As we have already mentioned, the user interface and capabilities shown and discussed here are fully out of the box. In addition to the configurations mentioned above, you can easily style the pages with the stylesheets, logos and colors of your choice.
When you click on a dataset, you will see a page displaying it’s information. A subset of the information is shown below.
This page is auto-generated. The order in which fields are displayed and their grouping into sections is fully configurable. By default, all available information is displayed. This could be configured to only display certain fields. TopBraid EDG also lets you create role specific views so that some users will see more or different information than others.
Users that have edit permissions can not only see dataset information, but can also modify it.
Linked Data Access
TopBraid EDG lets you query all information using either SPARQL or GraphQL.
The screenshot above shows an example of SPARQL query in TopBraid EDG – selecting datasets with the “energy production” subject which has URI of <http://eurovoc.europa.eu/2715>.
Each dataset (and any asset in EDG) has a URI and information about an asset is readily available in RDF, with your choice of RDF serialization formats.
Adding Data to Your Catalog in TopBraid EDG
You can add new datasets to your dataset catalog in EDG, using one or more of the following approaches:
- Enter dataset descriptions – TopBraid EDG is not just a search and browse environment. As a full data governance solution, it lets users create and edit data using convenient, ontology driven forms.
- Use SPARQL Update to add dataset descriptions – SPARQL lets you not only read, but also write data.
- Use GraphQL to add dataset descriptions – TopBraid EDG GraphQL endpoint lets you add information. See more about this in our recent blog on GraphQL.
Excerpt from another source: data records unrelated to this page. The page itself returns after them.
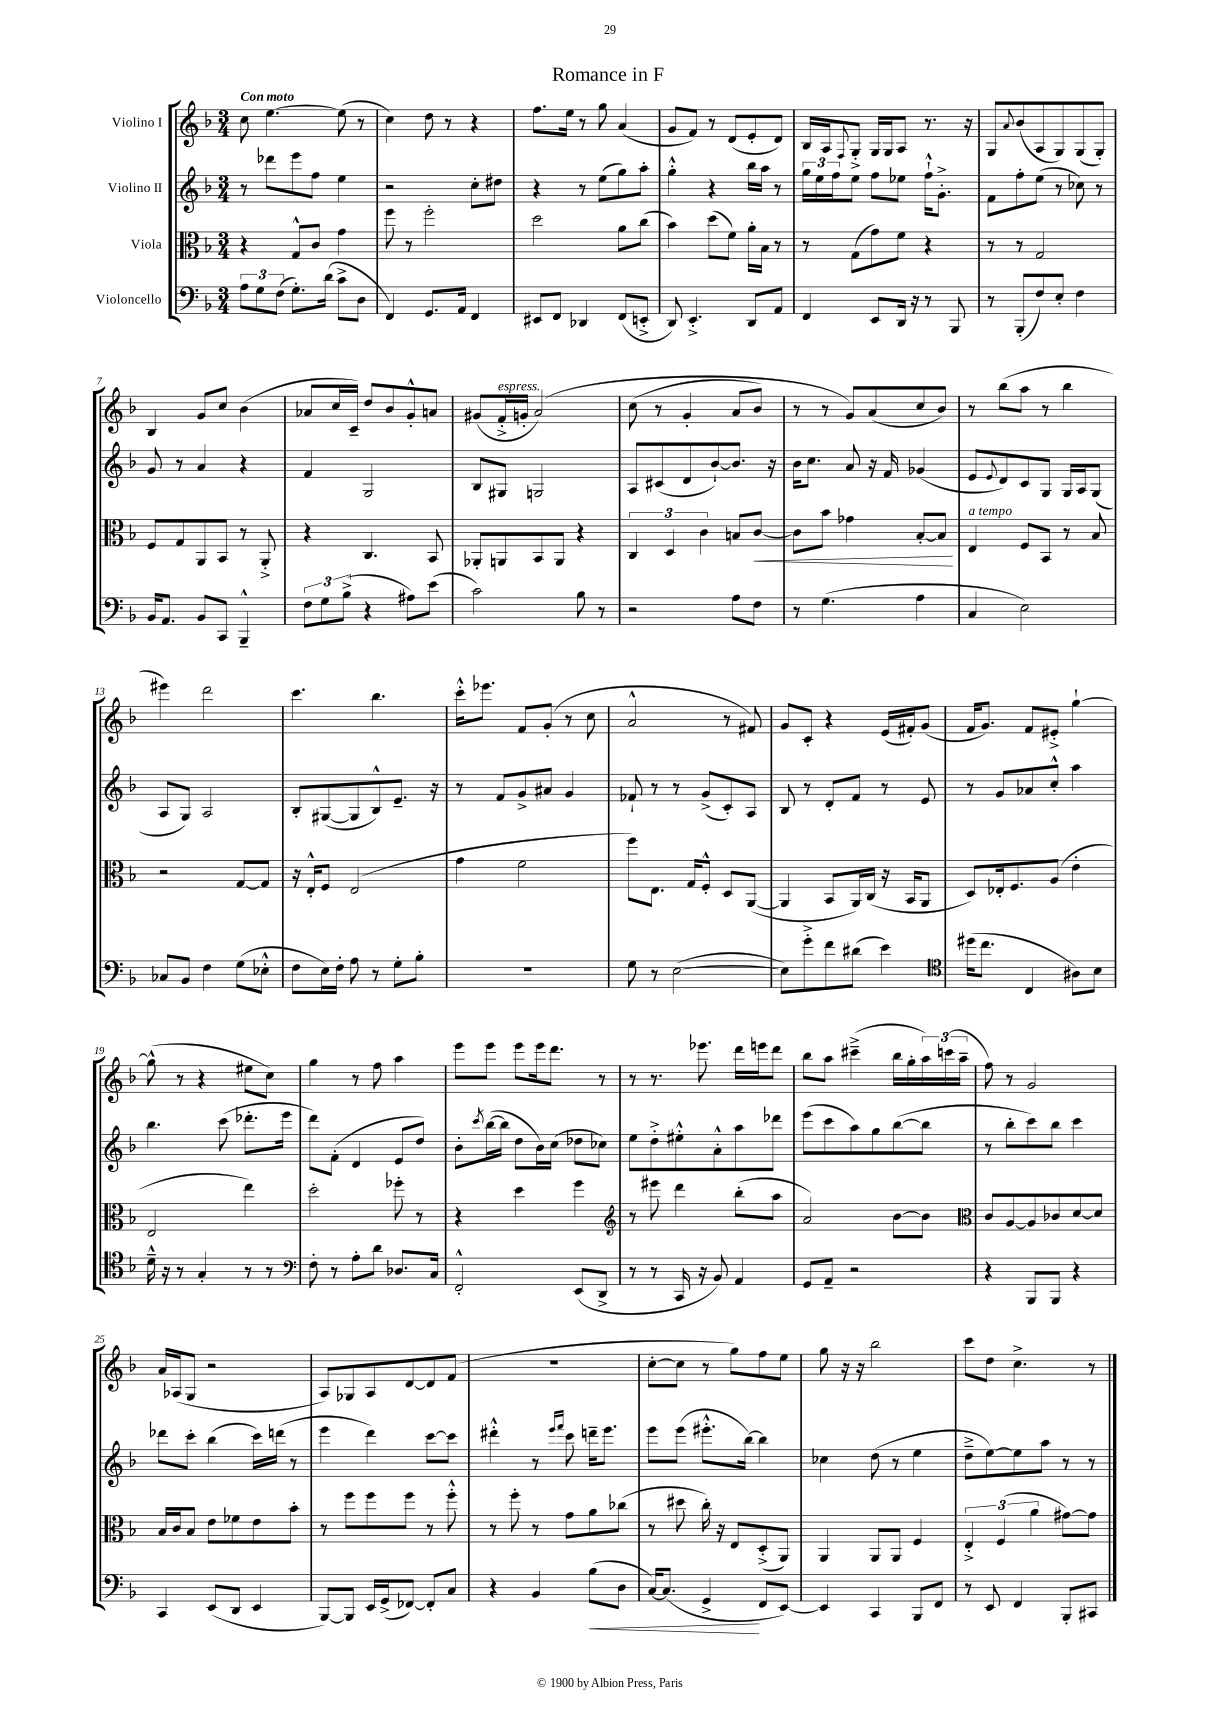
\header { title = "Romance in F" }
<<
\new StaffGroup <<
\new Staff = "s0" \with { instrumentName = "Violino I" } {
    \clef treble \key f \major \numericTimeSignature \time 3/4 \tempo "Con moto"
    c''8 e''4.~ e''8( r8 |
    c''4) d''8 r8 r4 |
    f''8. e''16 r8 g''8 a'4( |
    g'8 f'8) r8 d'8( e'8-. d'8) |
    bes16 a16 \appoggiatura { f8 } g8-.-> g16 g16 a8 r8. r16 |
    g8 \appoggiatura { a'8 } bes'8( a8 g8) g8( g8-.) |
    bes4 g'8 c''8 bes'4( |
    aes'8 c''16 c'16--) d''8 bes'8 g'8-.-^ a'8 |
    gis'8( f'16-.->^\markup { \italic "espress." } g'16-. a'2)\( |
    c''8( r8 g'4-. a'8 bes'8) |
    r8 r8 g'8\) a'8( c''8 bes'8) |
    r8 bes''8( a''8 r8 bes''4 |
    eis'''4) d'''2 |
    c'''4. bes''4. |
    c'''16-.-^ ees'''8. f'8 g'8-.( r8 c''8 |
    a'2-^ r8 fis'8) |
    g'8 c'8-. r4 e'16( fis'16-.) g'8( |
    f'16 g'8.) f'8 eis'8-.-> g''4~-! |
    g''8-^( r8 r4 eis''8 c''8) |
    g''4 r8 f''8 a''4 |
    e'''8 e'''8 e'''8 e'''16 d'''8. r8 |
    r8 r8. ees'''8. d'''16 e'''16 d'''8 |
    bes''8 a''8 cis'''4--->( bes''16 g''16-. \tuplet 3/2 { a''16) c'''16( a''16-- } |
    f''8) r8 g'2 |
    a'16 aes16( g8 r2 |
    a8) ges8 a8 d'8~ d'8 f'8( |
    R2. |
    c''8~-. c''8 r8 g''8) f''8 e''8 |
    g''8 r16 r16 bes''2 |
    c'''8 d''8 c''4.-> r8 \bar "|." |
}
\new Staff = "s1" \with { instrumentName = "Violino II" } {
    \clef treble \key f \major \numericTimeSignature \time 3/4
    r8 des'''8 e'''8 f''8 e''4 |
    r2 c''8-. dis''8 |
    r4 r8 e''8( g''8) a''8-. |
    g''4-.-^ r4 bes''16 a''16 r8 |
    \tuplet 3/2 { g''16 e''16 f''16 } e''8 f''8 ees''8 f''16-!-^ g'8.-.-> |
    f'8 f''8-. e''8( r8 ces''8) r8 |
    g'8 r8 a'4 r4 |
    f'4 g2 |
    bes8 gis8 g2 |
    a8 cis'8( d'8 bes'8~-!) bes'8. r16 |
    bes'16 c''8. a'8 r16 f'16 ges'4( |
    e'8 \appoggiatura { e'8 } d'8) c'8 g8 g16 a16 g8( |
    a8 g8) a2 |
    bes8-. gis8~( gis8 bes8-^) e'8.-- r16 |
    r8 f'8 g'8-> ais'8 g'4 |
    fes'8-! r8 r8 g'8->( c'8-.) a8 |
    bes8 r8 d'8-. f'8 r8 e'8 |
    r8 g'8 aes'8 c''8-.-^ a''4 |
    bes''4. c'''8( des'''8.-. e'''16 |
    d'''8) f'8-.( d'4 e'8 d''8) |
    bes'8-. \acciaccatura { c'''8 } bes''16~( bes''16 d''8 bes'16) c''16( des''8 ces''8) |
    e''8 d''8-.-> eis''8-.-^ a'8-.-^ a''8 des'''8 |
    e'''8( c'''8 a''8) g''8 bes''8~( bes''8 |
    r8 bes''8-. c'''8) bes''8 c'''4 |
    des'''8 c'''8-. bes''4( c'''16) d'''16( r8 |
    e'''4 d'''4) c'''8~ c'''8 |
    dis'''4-.-^ r8 \grace { e'''16 f'''16 } c'''8 d'''16-- e'''8. |
    e'''8 e'''8( eis'''8.-.-^ bes''16~) bes''4 |
    ces''4 d''8( r8 e''4 |
    d''8---> e''8~) e''8 a''8 r8 r8 \bar "|." |
}
\new Staff = "s2" \with { instrumentName = "Viola" } {
    \clef alto \key f \major \numericTimeSignature \time 3/4
    r4 g8-^ c'8 g'4 |
    f''8 r8 f''2-. |
    d''2 a'8 c''8( |
    bes'4) d''8( f'8) a'16-. bes16 r8 |
    r8 g8( g'8) f'8 r4 |
    r8 r8 g2 |
    f8 g8 a,8 bes,8 r8 a,8-.-> |
    r4 c4. bes,8 |
    aes,8-. a,8 bes,8 a,8 r4 |
    \tuplet 3/2 { c4 d4 c'4 } b8 c'8~\< |
    c'8 bes'8 ges'4 bes8~-. bes8\! |
    e4^\markup { \italic "a tempo" } f8 bes,8 r8 bes8 |
    r2 g8~ g8 |
    r16 e16-.-^ f8 e2( |
    g'4 f'2 |
    f''8) e8. g16 f8-.-^ d8 a,8~( |
    a,4 bes,8 a,16) c16( r16 bes,16 a,8 |
    d8) ees16-. f8. a8( e'4-. |
    e2 e''4) |
    d''2-. fes''8-. r8 |
    r4 d''4 f''4 |
    \clef treble r8 eis'''8 d'''4 bes''8-.( a''8 |
    a'2) bes'8~ bes'8 |
    \clef alto c'8 a8~ a8 ces'8 d'8~ d'8 |
    bes16 c'16 bes8 e'8 fes'8 e'8 bes'8-. |
    r8 f''8 f''8 f''8 r8 f''8-.-^ |
    r8 f''8-. r8 g'8 a'8 ces''8( |
    r8 dis''8 c''16-.) r16 e8 d8-.->( a,8) |
    a,4 a,8 a,8 f4 |
    \tuplet 3/2 { e4-.-> f4( a'4 } gis'8~) gis'8 \bar "|." |
}
\new Staff = "s3" \with { instrumentName = "Violoncello" } {
    \clef bass \key f \major \numericTimeSignature \time 3/4
    \tuplet 3/2 { a8 g8 f8( } g8.-.) d'16( c'8-> d8 |
    f,4) g,8. a,16 f,4 |
    eis,8 f,8 des,4 f,8( e,8-.-> |
    d,8) e,4.-.-> d,8 a,8 |
    f,4 e,8 d,16 r16 r8 bes,,8 |
    r8 bes,,8-.( f8) e8-. f4 |
    bes,16 a,8. bes,8 c,8 bes,,4---^ |
    \tuplet 3/2 { f8 g8 bes8->( } r4 ais8) e'8( |
    c'2) bes8 r8 |
    r2 a8 f8 |
    r8 g4.( a4 |
    c4 e2) |
    ces8 bes,8 f4 g8( ees8-.-^ |
    f8 e16) f16-. a8 r8 g8-. bes8-. |
    R2. |
    g8 r8 e2~( |
    e8) g'8-.-> f'8 dis'8( e'4) |
    \clef tenor dis''16( c''8. c4 ais8) bes8 |
    d'16---^ r16 r8 g4-. r8 r8 |
    \clef bass f8-. r8 a8-. d'8 des8. c16 |
    f,2-.-^ e,8( d,8-> |
    r8 r8 c,16 r16 bes,8) a,4 |
    g,8 a,8-- r2 |
    r4 bes,,8 bes,,8 r4 |
    c,4 e,8( d,8 e,4 |
    bes,,8~) bes,,8 e,16 g,16->( fes,8~) fes,8-. c8 |
    r4 bes,4 bes8\<( d8 |
    c16~) c8.( g,4->\! f,8 e,8~) |
    e,4 c,4 bes,,8 f,8 |
    r8 e,8 f,4 bes,,8-. cis,8 \bar "|." |
}
>>
>>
- Submit datasets themselves to EDG – EDG will auto-catalog them creating dataset descriptions from the data. This includes technical metadata and data profiling information. Users can then supplement it with business metadata. This feature requires alignment with the TopBraid EDG built-in data asset model. We will discuss model alignment in our next blog.
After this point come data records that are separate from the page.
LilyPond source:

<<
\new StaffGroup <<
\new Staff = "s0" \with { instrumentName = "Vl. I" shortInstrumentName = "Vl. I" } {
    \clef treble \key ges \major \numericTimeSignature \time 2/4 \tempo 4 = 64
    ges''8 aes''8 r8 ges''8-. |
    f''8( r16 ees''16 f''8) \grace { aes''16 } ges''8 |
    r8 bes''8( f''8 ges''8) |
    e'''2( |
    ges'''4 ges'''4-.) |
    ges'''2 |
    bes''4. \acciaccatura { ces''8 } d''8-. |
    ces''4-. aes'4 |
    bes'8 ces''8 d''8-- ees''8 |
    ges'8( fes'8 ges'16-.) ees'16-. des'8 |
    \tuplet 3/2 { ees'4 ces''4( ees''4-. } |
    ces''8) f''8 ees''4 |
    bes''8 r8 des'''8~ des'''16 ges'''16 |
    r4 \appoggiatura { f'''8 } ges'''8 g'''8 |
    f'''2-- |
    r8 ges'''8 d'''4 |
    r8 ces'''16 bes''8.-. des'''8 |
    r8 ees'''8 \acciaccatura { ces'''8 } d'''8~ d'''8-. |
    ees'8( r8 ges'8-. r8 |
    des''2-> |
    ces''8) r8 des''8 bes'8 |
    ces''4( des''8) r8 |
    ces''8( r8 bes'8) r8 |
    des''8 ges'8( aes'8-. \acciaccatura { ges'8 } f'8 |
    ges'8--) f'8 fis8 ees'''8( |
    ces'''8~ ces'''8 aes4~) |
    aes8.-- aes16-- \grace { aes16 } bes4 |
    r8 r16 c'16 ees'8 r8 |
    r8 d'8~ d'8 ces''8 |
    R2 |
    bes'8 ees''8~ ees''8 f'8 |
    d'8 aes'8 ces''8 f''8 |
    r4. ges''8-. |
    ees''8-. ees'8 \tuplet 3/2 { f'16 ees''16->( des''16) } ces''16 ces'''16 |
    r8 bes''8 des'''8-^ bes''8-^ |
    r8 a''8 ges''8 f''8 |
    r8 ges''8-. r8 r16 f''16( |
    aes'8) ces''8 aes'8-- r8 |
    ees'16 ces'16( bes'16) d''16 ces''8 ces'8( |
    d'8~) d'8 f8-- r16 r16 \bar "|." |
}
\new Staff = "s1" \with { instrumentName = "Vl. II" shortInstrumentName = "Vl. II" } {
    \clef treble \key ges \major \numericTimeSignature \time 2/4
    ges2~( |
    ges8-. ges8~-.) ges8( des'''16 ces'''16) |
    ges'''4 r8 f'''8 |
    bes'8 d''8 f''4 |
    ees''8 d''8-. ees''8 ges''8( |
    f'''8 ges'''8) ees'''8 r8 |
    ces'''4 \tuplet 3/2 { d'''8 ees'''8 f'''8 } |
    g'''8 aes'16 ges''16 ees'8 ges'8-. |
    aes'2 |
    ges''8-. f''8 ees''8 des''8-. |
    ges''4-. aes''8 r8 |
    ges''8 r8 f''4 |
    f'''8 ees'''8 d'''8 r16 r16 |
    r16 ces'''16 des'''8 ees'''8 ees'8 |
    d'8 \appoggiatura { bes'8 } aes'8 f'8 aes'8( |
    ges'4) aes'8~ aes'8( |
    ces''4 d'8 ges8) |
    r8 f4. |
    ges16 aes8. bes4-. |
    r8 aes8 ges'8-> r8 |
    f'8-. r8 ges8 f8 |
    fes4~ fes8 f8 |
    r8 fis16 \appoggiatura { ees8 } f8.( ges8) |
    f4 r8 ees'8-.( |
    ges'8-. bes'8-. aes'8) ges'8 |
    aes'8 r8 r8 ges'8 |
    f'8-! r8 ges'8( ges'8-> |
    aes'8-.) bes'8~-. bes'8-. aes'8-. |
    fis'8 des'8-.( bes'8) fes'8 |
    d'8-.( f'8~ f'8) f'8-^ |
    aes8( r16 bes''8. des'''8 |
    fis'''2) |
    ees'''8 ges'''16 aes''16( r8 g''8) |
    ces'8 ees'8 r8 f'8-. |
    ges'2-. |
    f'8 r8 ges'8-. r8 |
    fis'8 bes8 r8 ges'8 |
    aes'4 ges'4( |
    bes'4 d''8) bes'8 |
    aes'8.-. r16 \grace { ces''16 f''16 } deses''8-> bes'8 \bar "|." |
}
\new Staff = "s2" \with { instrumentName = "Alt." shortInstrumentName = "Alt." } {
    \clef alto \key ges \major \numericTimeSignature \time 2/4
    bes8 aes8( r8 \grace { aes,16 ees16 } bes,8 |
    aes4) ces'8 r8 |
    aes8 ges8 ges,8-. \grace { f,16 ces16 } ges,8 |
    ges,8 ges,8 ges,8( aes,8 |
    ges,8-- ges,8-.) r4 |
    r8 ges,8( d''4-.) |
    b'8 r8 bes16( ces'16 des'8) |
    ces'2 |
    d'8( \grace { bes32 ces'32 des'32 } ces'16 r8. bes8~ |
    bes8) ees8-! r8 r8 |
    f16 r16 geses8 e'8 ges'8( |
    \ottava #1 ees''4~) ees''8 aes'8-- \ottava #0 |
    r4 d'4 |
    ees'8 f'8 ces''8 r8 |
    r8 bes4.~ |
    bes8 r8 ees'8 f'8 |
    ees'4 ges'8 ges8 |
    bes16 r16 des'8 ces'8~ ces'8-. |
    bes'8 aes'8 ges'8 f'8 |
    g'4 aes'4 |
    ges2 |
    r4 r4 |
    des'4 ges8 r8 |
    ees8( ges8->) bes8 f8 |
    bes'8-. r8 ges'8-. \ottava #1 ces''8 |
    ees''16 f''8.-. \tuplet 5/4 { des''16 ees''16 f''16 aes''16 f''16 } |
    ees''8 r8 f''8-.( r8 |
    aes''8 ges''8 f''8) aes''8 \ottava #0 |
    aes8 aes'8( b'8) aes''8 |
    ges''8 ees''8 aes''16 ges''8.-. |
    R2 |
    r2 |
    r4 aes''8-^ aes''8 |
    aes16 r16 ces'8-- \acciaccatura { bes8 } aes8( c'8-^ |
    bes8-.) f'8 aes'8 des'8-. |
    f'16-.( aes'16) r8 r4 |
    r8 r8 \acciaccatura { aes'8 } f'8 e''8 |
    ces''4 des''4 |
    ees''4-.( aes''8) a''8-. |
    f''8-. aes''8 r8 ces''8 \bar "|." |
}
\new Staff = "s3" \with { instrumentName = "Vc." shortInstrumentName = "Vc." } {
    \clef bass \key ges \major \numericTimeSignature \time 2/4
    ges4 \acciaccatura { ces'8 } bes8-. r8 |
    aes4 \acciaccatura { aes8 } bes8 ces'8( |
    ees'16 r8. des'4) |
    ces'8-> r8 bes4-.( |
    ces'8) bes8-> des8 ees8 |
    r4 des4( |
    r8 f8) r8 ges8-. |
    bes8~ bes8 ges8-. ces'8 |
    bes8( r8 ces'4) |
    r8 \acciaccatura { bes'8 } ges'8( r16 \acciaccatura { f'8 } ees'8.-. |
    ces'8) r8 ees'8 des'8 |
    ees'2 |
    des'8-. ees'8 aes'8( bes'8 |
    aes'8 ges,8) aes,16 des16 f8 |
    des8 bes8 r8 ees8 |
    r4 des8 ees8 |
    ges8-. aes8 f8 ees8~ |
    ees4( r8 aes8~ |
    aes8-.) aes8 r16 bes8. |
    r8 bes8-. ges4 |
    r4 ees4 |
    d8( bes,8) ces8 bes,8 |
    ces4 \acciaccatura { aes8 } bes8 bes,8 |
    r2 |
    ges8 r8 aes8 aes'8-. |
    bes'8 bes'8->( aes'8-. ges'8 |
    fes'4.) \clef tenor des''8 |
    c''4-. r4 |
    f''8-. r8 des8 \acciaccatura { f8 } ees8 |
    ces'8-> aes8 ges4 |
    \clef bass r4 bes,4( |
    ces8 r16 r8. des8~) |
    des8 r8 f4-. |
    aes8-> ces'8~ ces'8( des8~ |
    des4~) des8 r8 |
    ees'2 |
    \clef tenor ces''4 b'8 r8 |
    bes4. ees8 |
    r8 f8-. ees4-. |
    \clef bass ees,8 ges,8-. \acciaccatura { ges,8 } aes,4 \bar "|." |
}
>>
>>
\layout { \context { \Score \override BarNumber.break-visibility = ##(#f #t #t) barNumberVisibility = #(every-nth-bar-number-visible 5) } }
- Import dataset descriptions – we used Import RDF because we had dataset descriptions in RDF. If you have a spreadsheet with the information about datasets, you could also import it using Import Spreadsheet
Controlled Vocabularies and Reference Data
Key aspects of a dataset descriptions use controlled vocabularies. These capture commonly used entities such as:
- File Formats
- Status Codes
- Update Frequencies
- Topics – such as themes and data subjects used to categorize data
As you create your data catalog, you will need to establish relevant taxonomies, reference datasets and/or enumerations or authority files. In case of the EU portal, we used its SPARQL endpoint to query for and export these vocabularies.
We used this downloaded data to create in TopBraid EDG two reference datasets, Countries and Languages, and a Taxonomy of the Eurovoc concepts to be used as subjects characterizing datasets. We used Enumerations in EDG to capture smaller sets of controlled values such as file formats and periodicity of updates.
The screenshot below shows a fragment of the Eurovoc vocabulary in EDG.
Since all information in a Knowledge Graph captured by EDG is connected, we can easily see and/or query for all datasets that are, for example, about “natural hazards”, then navigate to a concept related to “natural hazards” and see all datasets associated with a related topic.
In this blog we have demonstrated a simple implementation of a dataset catalog in TopBraid EDG, uploading dataset definitions from the EU Open Data Portal.
In the next blog, we will explore pre-built dataset models in TopBraid EDG, discuss why you may want to base your catalog on the EDG data assets ontology and demonstrate simple transformation from DCAT to EDG models.